While the authors explored the use of several recombination operations, they found that these recombinations did not improve their results. The fitness of each individual is calculated as the accuracy of the discovered neural network on a validation set.

Each individual architecture plus a learning rate form the individual’s DNA, which is implemented in TensorFlow. The vertices in this graph represent activations, such as ReLU and Linear functions. The edges represent either an identity function or a convolution layer containing mutable numerical parameters which define the convolution operation. During evolution, when multiple edges are incident on a vertex, they each must be of the same size and have the same number of channels for their activations. If not, this inconsistency is resolved by choosing one incoming edge to be the primary input, reshaping the rest using zeroth-order interpolation for the size, and truncating/padding for the number of channels. Mutation on a numerical parameter chooses the new value at random around the existing value. This makes it possible for the evolutionary process to choose any number within this range that gives better accuracy.

At each step of the evolutionary process, two individuals are randomly selected from the population by a computer, referred to as a worker. The individual with lower fitness is killed right away. A new child (a new DNN architecture) is created by applying a mutation operation (randomly selected from the predefined set of mutations) to the surviving individual. The child is trained, its fitness value is computed, and becomes “alive” as it’s added back to the population. If a child’s layer has matching shapes with that of its parent, the weights are preserved. This helps to retain some of the learned weights during the evolutionary process instead of learning them from the scratch. This process is repeated for a long time (about 12 days based on the experiments).
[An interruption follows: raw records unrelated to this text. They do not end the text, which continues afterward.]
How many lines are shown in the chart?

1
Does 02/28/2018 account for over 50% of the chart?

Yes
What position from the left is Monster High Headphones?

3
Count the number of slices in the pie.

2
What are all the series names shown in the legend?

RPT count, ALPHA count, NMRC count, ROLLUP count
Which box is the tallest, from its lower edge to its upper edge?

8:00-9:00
Figure 1 Progress of an evolution experiment. Each dot represents an individual in the population. Blue dots (darker, top-right) are alive. C: convolution, BN: batch normalization, R: Relu

Training and validation

For DNN training, the authors used SGD with momentum of 0.9, a batch size of 50, and a weight decay of 0.0001 for regularization. Cross-entropy is used as the loss function. Each training runs for 25,600 steps. For both CIFAR-10 and CIFAR-100, the training set consists of 45000 samples, with 5000 samples held out for validation. The training set is augmented as in He et al. 2016.
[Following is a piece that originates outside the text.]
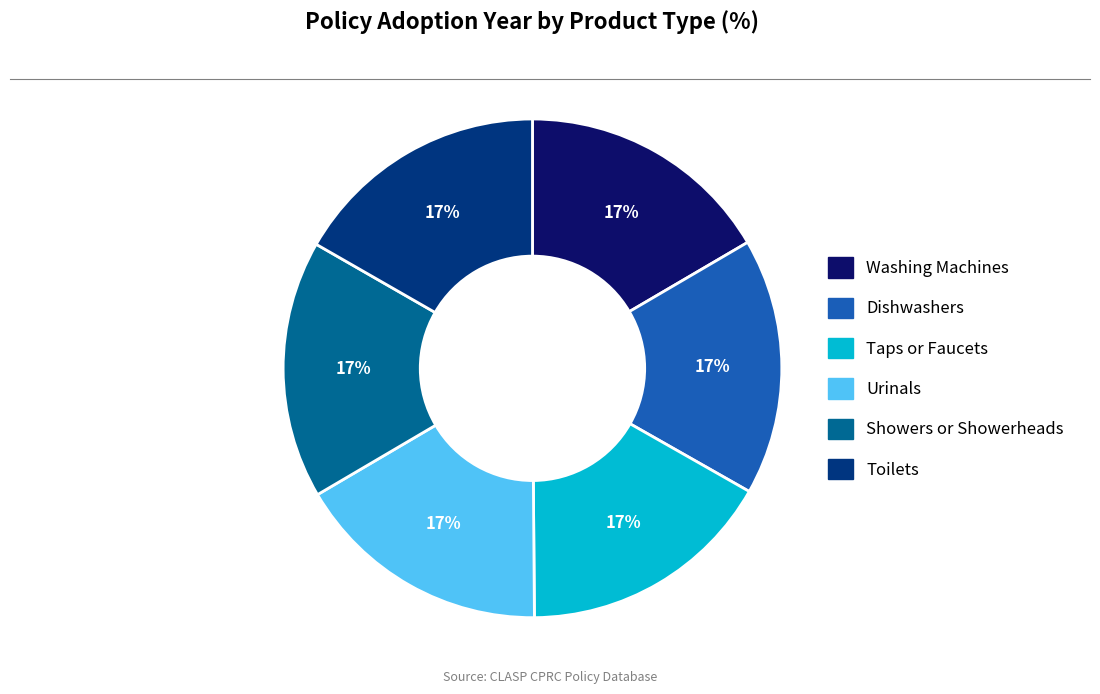

To the nearest percent, what portion does Taps or Faucets represent?

17%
The authors employed a massively-parallel, lock-free infrastructure of 250 workers, and many of them operate asynchronously on different computers with no direct communications. The whole population, consisting of 1000 individuals, is stored in a shared file-system that all the workers have access to.

Experimental results

To test the proposed method, CIFAR-10 and CIFAR-100 were selected as these two datasets require large neural networks to obtain good results. Due to result variability, the experiments were repeated five times and the top models obtained a test accuracy of 94.6% for CIFAR-10 and 77% for CIFAR-100. The authors claim that these are the most accurate results obtained for these datasets by using automated discovery methods that start from trivial initial conditions. However, the obtained results are a little worse than the results in Wide ResNet (Zagoruyko and Komadakis, 2016) and DenseNet (Huang et al., 2016) that obtained (96.2%, 81.7%) and (96.7%, 82.8%) on (CIFAR-10, CIFAR-100) respectively.
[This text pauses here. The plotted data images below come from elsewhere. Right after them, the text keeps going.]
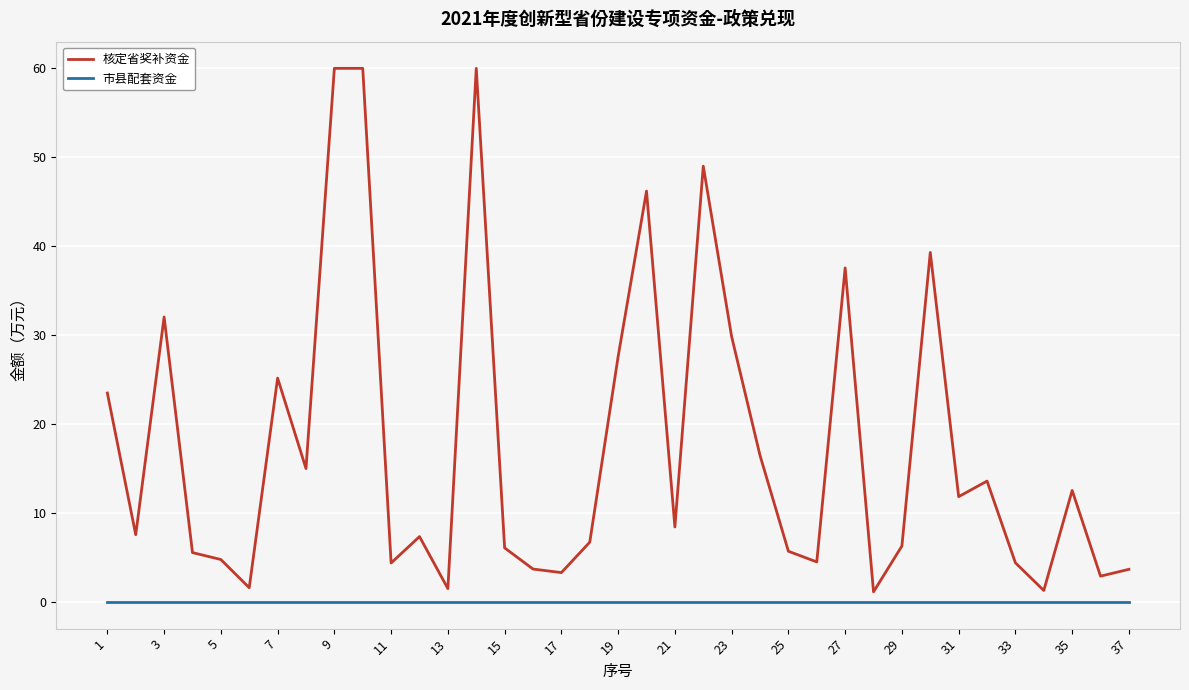

Rank the series by their maximum value, from highest to lowest.

核定省奖补资金, 市县配套资金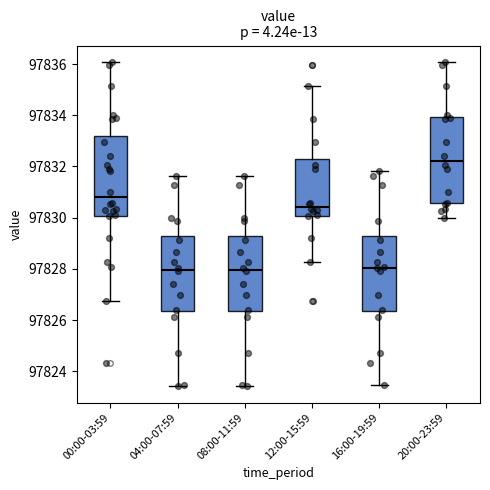

Which box's median line is the highest?

20:00-23:59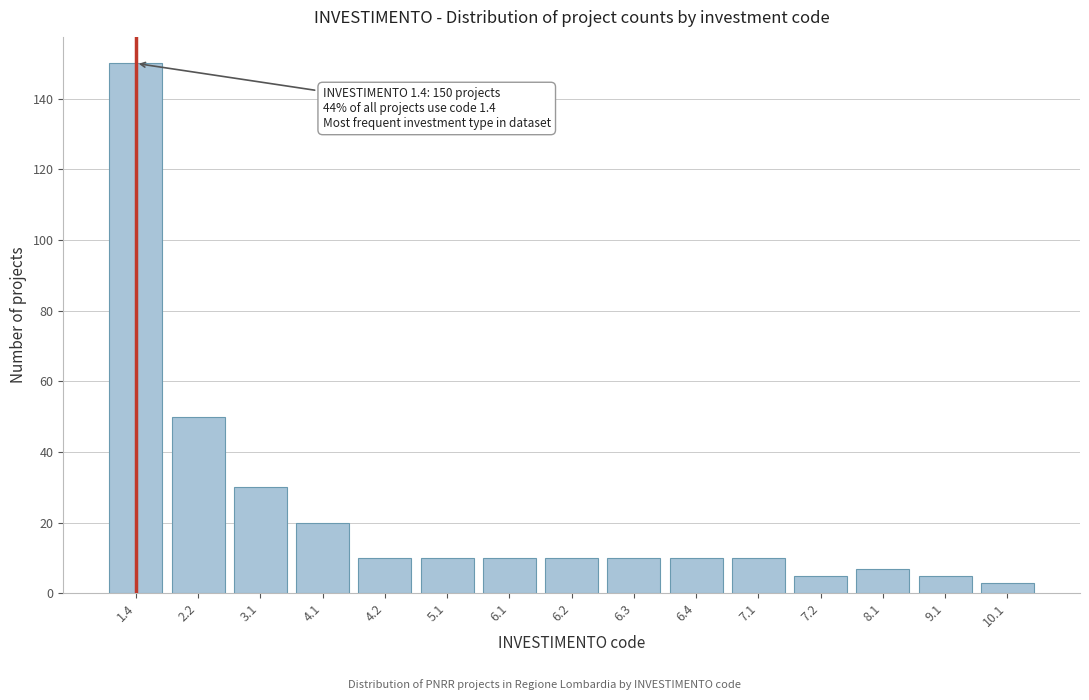

Reading left to right, what are all the values shown in this chart?

150	50	30	20	10	10	10	10	10	10	10	5	7	5	3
Effect of population size and number of training steps:

Increasing both population size as well as the number of training steps broaden the model search space; as a result, it improves the test accuracy until reaching a plateau.

Conclusion

This paper shows that EA is able to fully automate the discovery of deep neural net architectures that are capable of solving complex tasks. Although the authors claim that their method is scalable, its use requires a large-scale infrastructure. The authors hope that future algorithmic and hardware improvements will allow implementation to be more economical. Overall, the proposed method is a promising approach for automating scalable architectural design of DNNs.